Figure 2. Classification of MnPN neurons based on the firing rate dynamics across the sleep-waking cycle

According to the results of cluster analysis, neurons were subdivided into 10 clusters (C1-10). The clusters with the same state-related discharge profile but with different firing rates were identified as belonging to the same taxonomic units. All cells were classified into three main groups: (1) sleep-related neurons exhibiting activation during sleep compared to W; (2) W/REM sleep-related cells displaying elevated firing rates during both W and REM sleep compared to NREM; (3) state-indifferent neurons. The group of sleep-related cells included three populations: NREM/REM-related neurons exhibiting activation during both phases of sleep compared to W, and NREM and REM sleep-related neurons showing selective activation during NREM and REM sleep, respectively. In all the clusters except that belonging to the state-indifferent group the changes of firing rates across the sleep-waking cycle were statistically significant (ANOVA, P < 0.001). Evaluation of inter-stage differences in discharge frequency for each cluster was done using the Tukey HSD post hoc test: *P < 0.05; **P < 0.01; ***P < 0.001.

Figure 3. The discharge pattern of an individual NREM/REM sleep-related MnPN neuron across the sleep-waking cycle

In this figure and in Figs 4–6 the hypnogram (top), the extracellularly recorded unit activity (unit), firing rate (rate), electroencephalogram (EEG) and neck electromyogram (EMG) are displayed. Note the increase in discharge rate in NREM sleep compared to W and in REM sleep compared to NREM.

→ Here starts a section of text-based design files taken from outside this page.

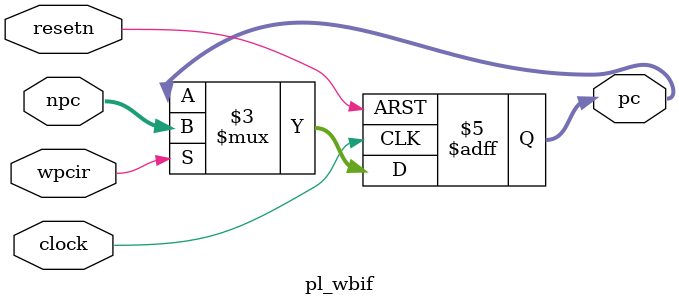
<source format=v>
module pl_wbif (clock, resetn, 
				npc, wpcir, 
				pc);
	input [31:0] npc;
	input wpcir, clock, resetn;
	output reg [31:0] pc;
	always @(posedge clock or negedge resetn)
	begin
		if (!resetn)
		begin
			pc <= 0;
		end
		else 
		begin
			if (wpcir)	
			begin
				pc <= npc;
			end
		end
	end
endmodule
</source>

Figure 4. The discharge pattern of NREM/REM sleep-related neurons exhibiting gradual increase in their firing rate prior to sleep onset

A and B, recordings showing the discharge of NREM/REM sleep-related neurons across the sleep-waking cycle. a and b, expanded tracing from the section shown by bars in A and B showing changes of neurons’ activity during W and on transition to NREM sleep. Note that during W, the neuron shown in panel A was silent during periods with locomotor activity (phasic bursts in EMG channel), then exhibited an increase of firing rate during periods with decreased muscle tone, and had a maximal firing rate during the 15 s period prior to NREM sleep onset. However, in general, the changes of cell activity across the sleep-waking cycle were not correlated with alterations in muscle tone level. The neuron shown in B exhibited a gradual increase in firing rate during a sustained period of W with no correlation with changes in muscle tone. Note that in panel A the histogram of discharge rate shows the mean firing rate within 5 s bins.

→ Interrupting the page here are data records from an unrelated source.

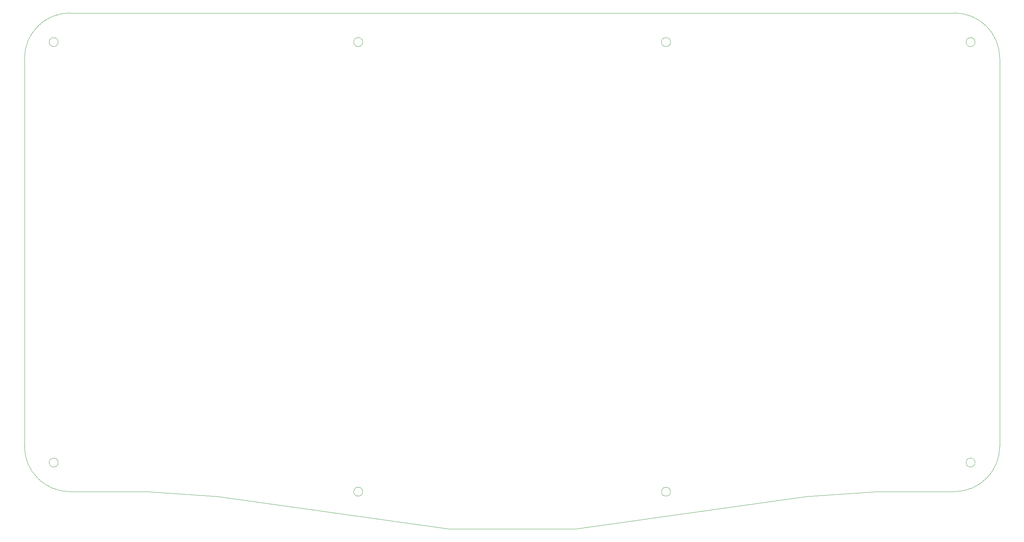
<source format=gbr>
G04 #@! TF.GenerationSoftware,KiCad,Pcbnew,(5.1.4)-1*
G04 #@! TF.CreationDate,2021-09-16T18:52:32-10:00*
G04 #@! TF.ProjectId,oya38split,6f796133-3873-4706-9c69-742e6b696361,rev?*
G04 #@! TF.SameCoordinates,Original*
G04 #@! TF.FileFunction,Profile,NP*
%FSLAX46Y46*%
G04 Gerber Fmt 4.6, Leading zero omitted, Abs format (unit mm)*
G04 Created by KiCad (PCBNEW (5.1.4)-1) date 2021-09-16 18:52:32*
%MOMM*%
%LPD*%
G04 APERTURE LIST*
%ADD10C,0.050000*%
G04 APERTURE END LIST*
D10*
X194775000Y-134937500D02*
G75*
G03X194775000Y-134937500I-1100000J0D01*
G01*
X119368750Y-134937500D02*
G75*
G03X119368750Y-134937500I-1100000J0D01*
G01*
X194775000Y-24606250D02*
G75*
G03X194775000Y-24606250I-1100000J0D01*
G01*
X119368750Y-24606250D02*
G75*
G03X119368750Y-24606250I-1100000J0D01*
G01*
X269387500Y-24606250D02*
G75*
G03X269387500Y-24606250I-1100000J0D01*
G01*
X269387500Y-127793750D02*
G75*
G03X269387500Y-127793750I-1100000J0D01*
G01*
X44756250Y-127793750D02*
G75*
G03X44756250Y-127793750I-1100000J0D01*
G01*
X44756250Y-24606250D02*
G75*
G03X44756250Y-24606250I-1100000J0D01*
G01*
X275431250Y-28575000D02*
X275431250Y-123825000D01*
X36512500Y-28575000D02*
X36512500Y-123825000D01*
X275431250Y-123825000D02*
G75*
G02X264318750Y-134937500I-11112500J0D01*
G01*
X264318750Y-17462500D02*
G75*
G02X275431250Y-28575000I0J-11112500D01*
G01*
X83875595Y-136146093D02*
X66675000Y-134937500D01*
X228068155Y-136146093D02*
X171474335Y-144099835D01*
X140469415Y-144099835D02*
X83875595Y-136146093D01*
X264318750Y-134937500D02*
X245268750Y-134937500D01*
X245268750Y-134937500D02*
X228068155Y-136146093D01*
X36512500Y-28575000D02*
G75*
G02X47625000Y-17462500I11112500J0D01*
G01*
X47625000Y-134937500D02*
G75*
G02X36512500Y-123825000I0J11112500D01*
G01*
X47625000Y-134937500D02*
X66675000Y-134937500D01*
X171474335Y-144099835D02*
X140469415Y-144099835D01*
X264318750Y-17462500D02*
X47625000Y-17462500D01*
M02*

</source>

Figure 6. The discharge pattern of a neuron showing selective activation during NREM sleep across the sleep-waking cycle

Note that firing rate dramatically decreases during W and REM sleep compared to NREM. Discharge rate changes do not precede state transitions.

Figure 5. Discharge pattern of a NREM/REM sleep-related neuron, which gradually decreases its firing rate during individual NREM sleep episodes and their sequences and during REM sleep

A and B, 66 and 10 min continuous recordings showing the discharge of a NREM/REM sleep-related neuron across the sleep-waking cycle. C, regression function and correlation between the firing rate of the cell and NREM sleep episode number in the sequence of episodes. D, difference in the firing rate of the same cell in different NREM sleep quarters. Note that in A and B the histogram of discharge rate shows the mean firing rate within 5 s bins. *P < 0.05; ***P < 0.001, Tukey's HSD post hoc test.

Figure 7. The discharge pattern of a REM-related neuron during different stages of the sleep-waking cycle

W1, wakefulness with desynchronized frontoparietal EEG,; W2, wakefulness with theta rhythm in the EEG. Note the increased mean firing rate and intraburst frequency during REM sleep. In states with theta rhythm in the EEG (W2 and REM sleep) bursts are phase-locked to the surface-positive component of theta waves.